Взгляд Боткина на значение интуиции в медицине выражен им в двух его выступлениях перед студентами в 1886–1887 годах. Он говорил:

«…Лечить больного, облегчать его страдания я, наконец, предупреждать болезнь — требует в настоящее время знания и искусства прилагать его. Это-то искусство, принадлежащее личности, и было так высоко в древности, что человек связывал его с понятием о божестве, с течением истории искусство утратилось вместе с отдельными личностями за неимением твердых научных основ. Существовавшее знание некоторых фактов, не подведенных под общие истины, не составляло науки; оно мало-помалу исчезало, искажалось под влиянием различных школ с различными взглядами…»

Дальше он говорят:

«Врачи прежнего временя, лишенные почтя совершенно тех способов исследования, которые в настоящее время составляют общую принадлежность каждого начинающего, путем опыта вырабатывали в себе способность наблюдать без всяких вспомогательных средств;

…способность делать заключения без участия сознательной мыслительной способности, без анализа, без строгой логической последовательности в постепенном развития мысли мы привыкли называть инстинктом; известно, какое громадное значение имеет это свойство нервных аппаратов в жизни животных.
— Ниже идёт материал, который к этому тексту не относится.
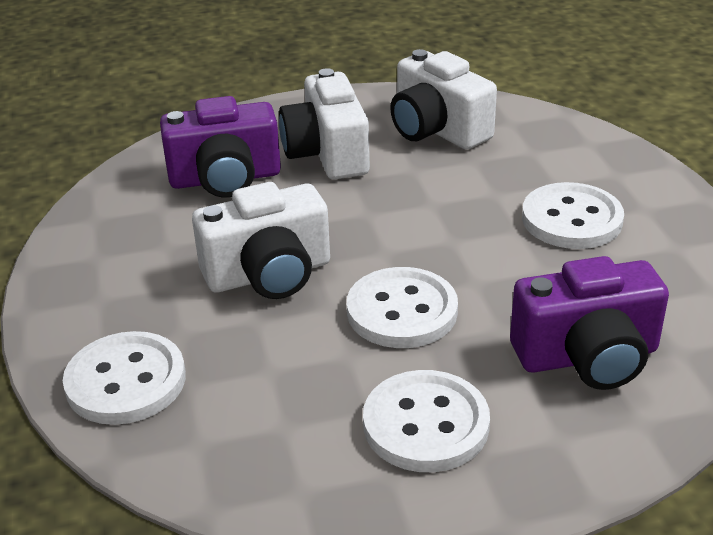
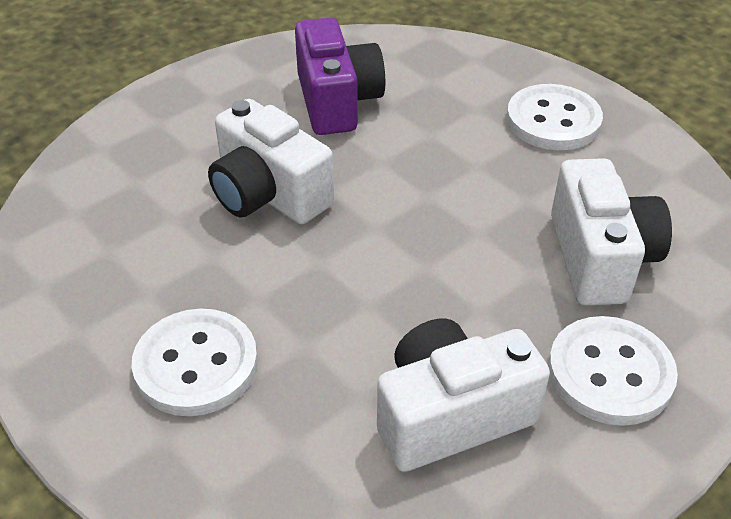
purple camera: 2 -> 1
white button: 4 -> 3

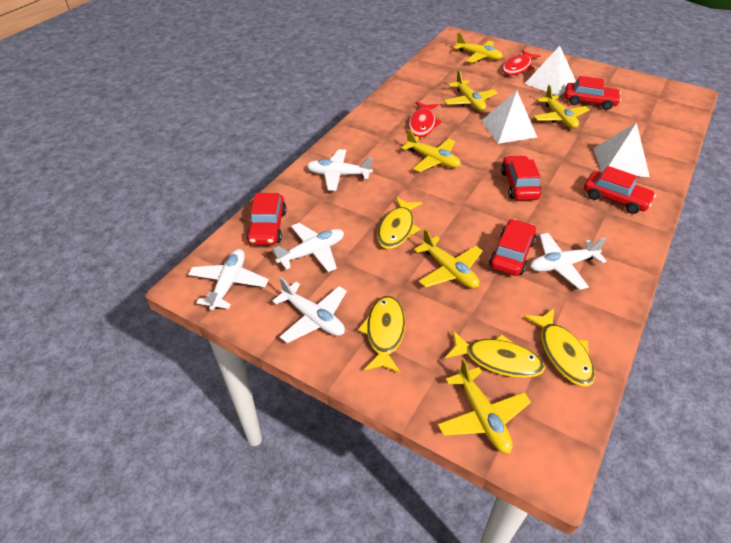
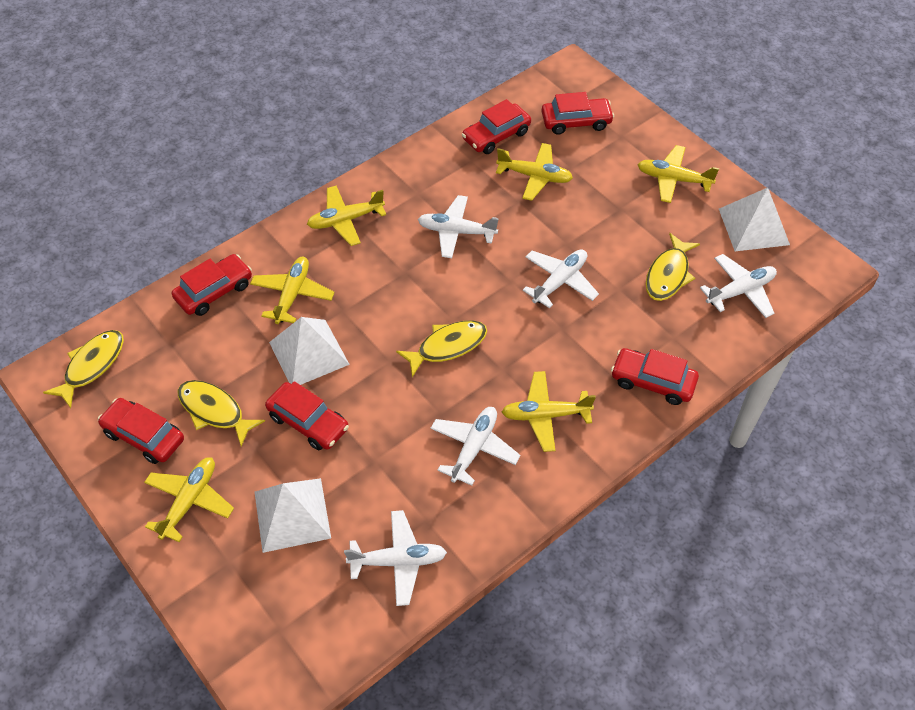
red car: 5 -> 6
red fish: 2 -> 0

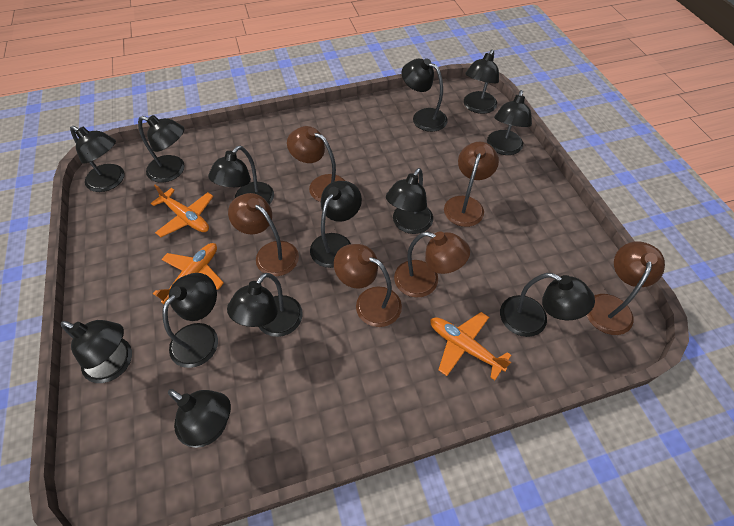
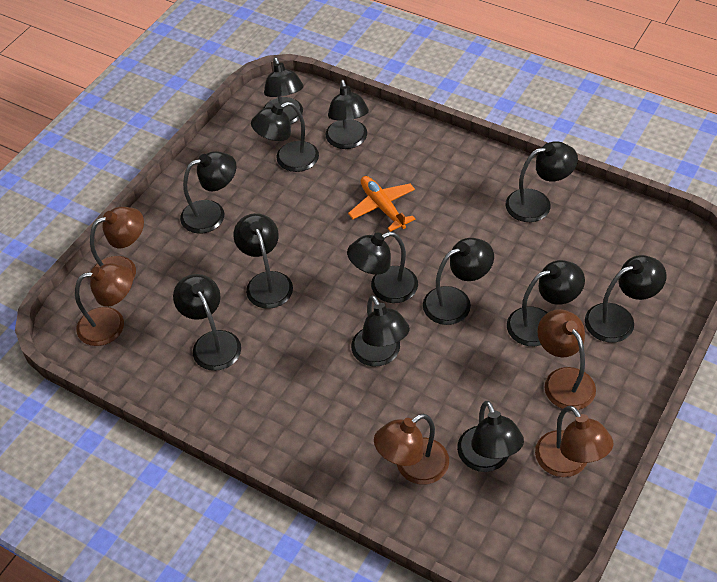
brown lamp: 6 -> 5
orange plane: 3 -> 1

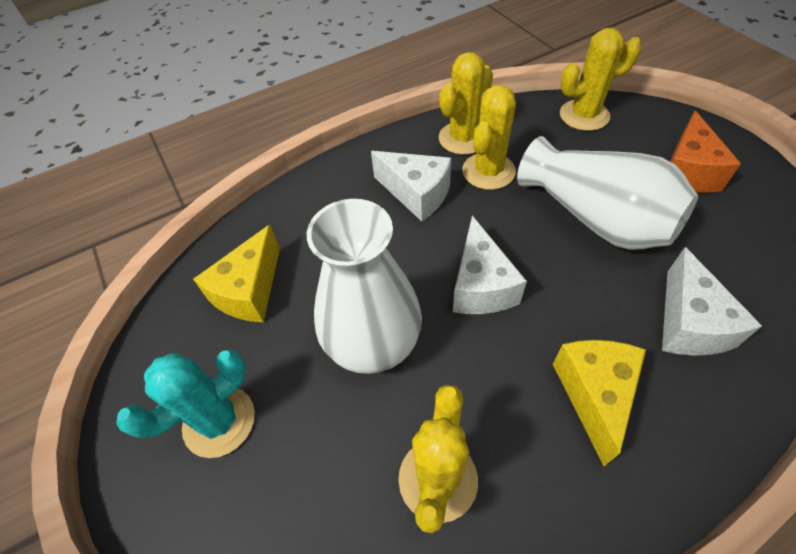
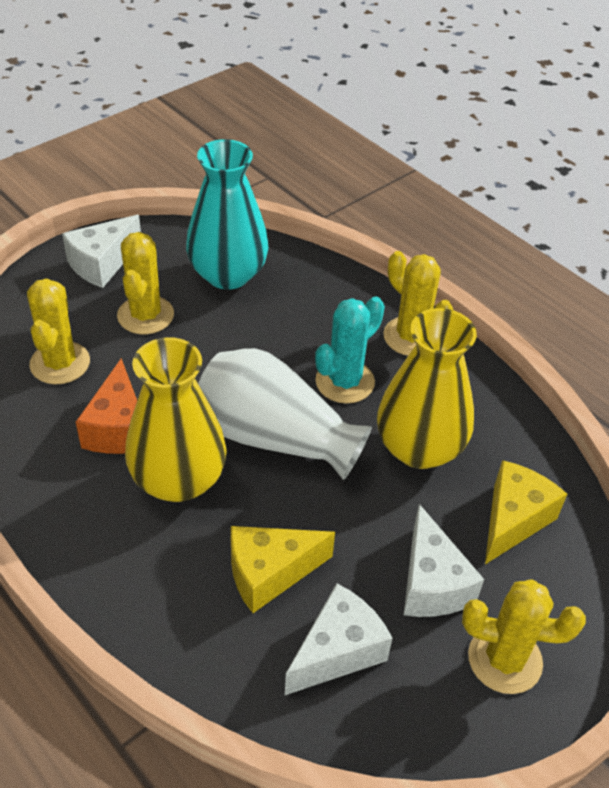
turquoise vase: 0 -> 1
white vase: 2 -> 1
yellow vase: 0 -> 2

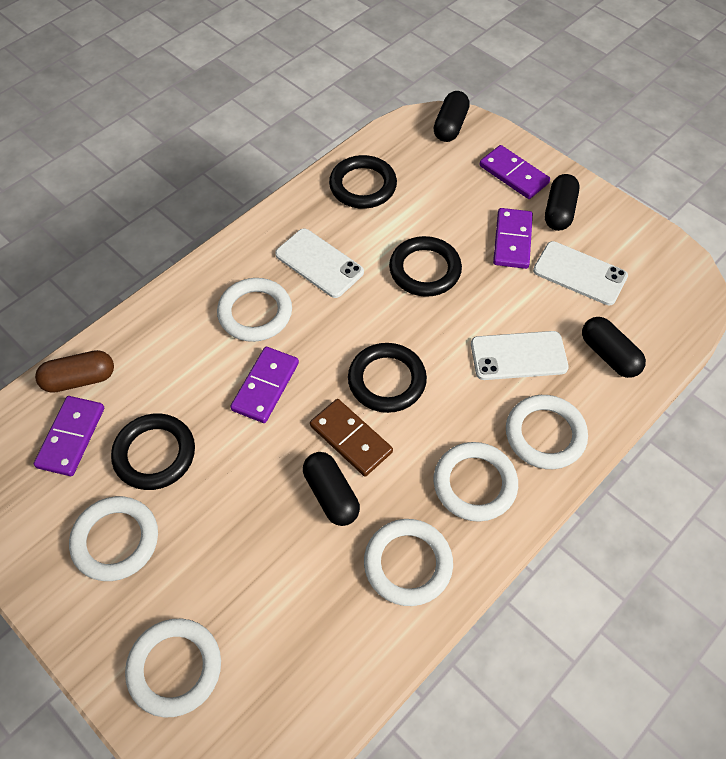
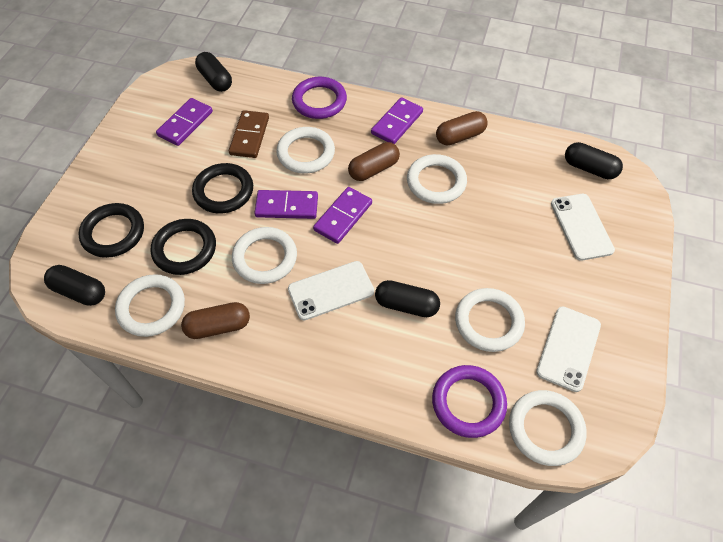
black ring: 4 -> 3
brown capsule: 1 -> 3
purple ring: 0 -> 2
Врач, делающий диагностику больного или заключение о его болезни, не имея достаточных фактов… действует по инстинкту.

Успех и прочное развитие практической медицины будут обусловливаться уменьшением значения в ней инстинкта и большего подчинения науке или разуму».

Если проследить научный путь Боткина, невольно приходит мысль: по существу, вся жизнь его прошла в мучительном противоречии между его аналитическим умом и его талантом, между медициной-наукой и медициной-искусством.

Став врачом, он прежде всего искал в медицине логику фактов, возможность решать вопросы у постели больного на основании объективных законов жизни организма. Сначала он думал, что сообщенные в университете сведения достаточно вооружат его для деятельности врача. Но очень скоро он понял, что этого мало, так мало, что ум должен уступить место интуиции. Но можно ли довериться интуиции? Нет, ум протестовал, ум кричал: долой интуицию, дайте мне точные знания!

И вот пришло учение Вирхова. Оно казалось всеобъемлющим, оно давало возможность найти болезнь строго в определенном месте и определить ее наличие не интуицией, а строго доказанными фактами, экспериментом.

Казалось, открылась возможность победы ума над интуицией. Полный надежд, начинает Боткин свой врачебный путь. Все новое, что он узнал, прилагается к делу лечения. Он смело говорит своим ученикам:

«Чтобы избавить больного от случайностей, а себя от лишних угрызений совести и принести истинную пользу человечеству, неизбежный Для этого путь есть путь научный… в клинике вы должны научиться рациональной практической медицине, которая изучает больного человека и отыскивает средства к излечению или облегчению его страданий, а потому занимает одно из самых почетных мест в ряду естествоведения. А если практическая медицина должна быть поставлена в ряд естественных наук, то понятно, что приемы, употребляемые в практике для исследования, наблюдения и лечения больного, должны быть приемами естествоиспытателя, основывающего свое заключение на возможно большем количестве строго и научно наблюдаемых фактов. Поэтому вы поймете, что научная практическая медицина, основывая свои действия на таких заключениях, не может допускать произвола, иногда тут и там проглядывающего под красивой мантией искусства, чутья, такта и т. п.».